What needs to be done - Please repeat the records exactly. The pictures are to be left out.

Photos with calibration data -
++++++

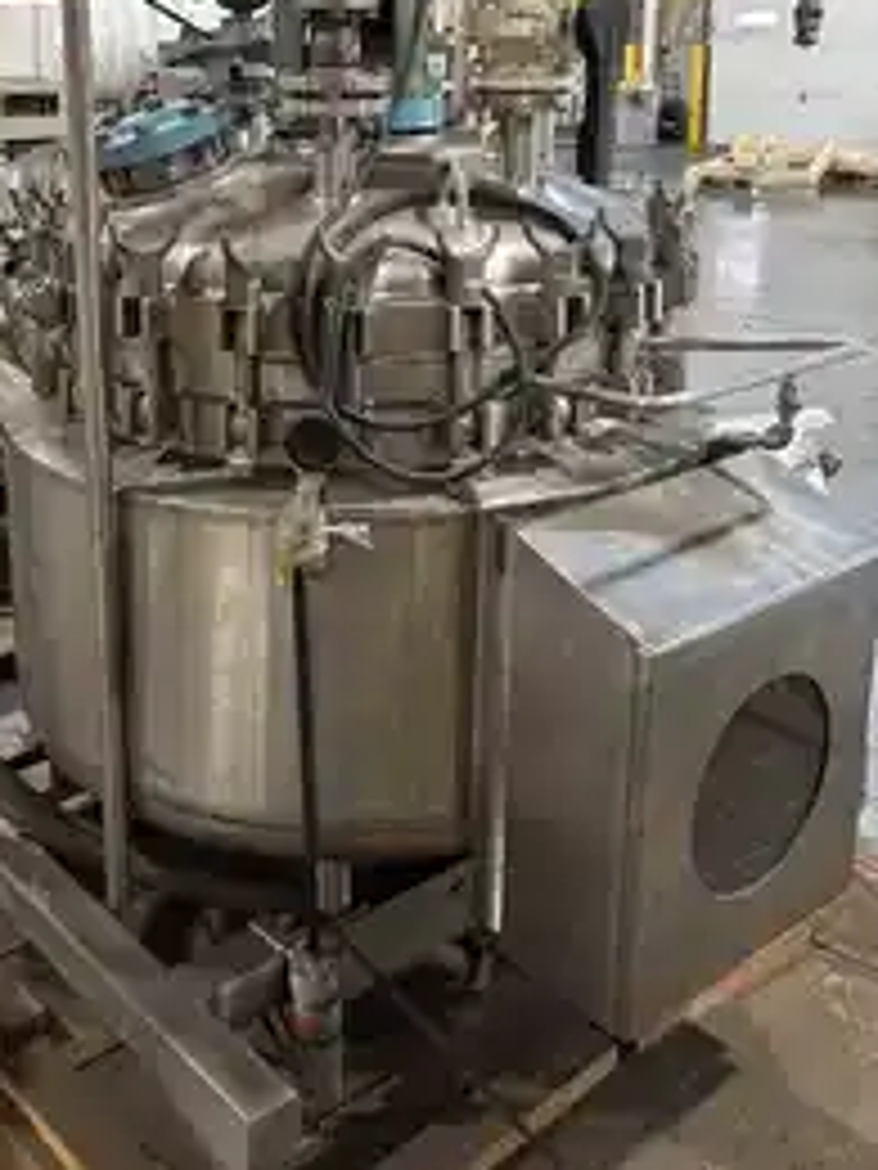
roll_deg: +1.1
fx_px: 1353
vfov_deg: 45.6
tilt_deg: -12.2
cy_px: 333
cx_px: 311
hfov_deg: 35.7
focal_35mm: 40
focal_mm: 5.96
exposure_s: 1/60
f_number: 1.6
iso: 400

++++++

Answer to this task -
roll_deg: +1.1
fx_px: 1353
vfov_deg: 45.6
tilt_deg: -12.2
cy_px: 333
cx_px: 311
hfov_deg: 35.7
focal_35mm: 40
focal_mm: 5.96
exposure_s: 1/60
f_number: 1.6
iso: 400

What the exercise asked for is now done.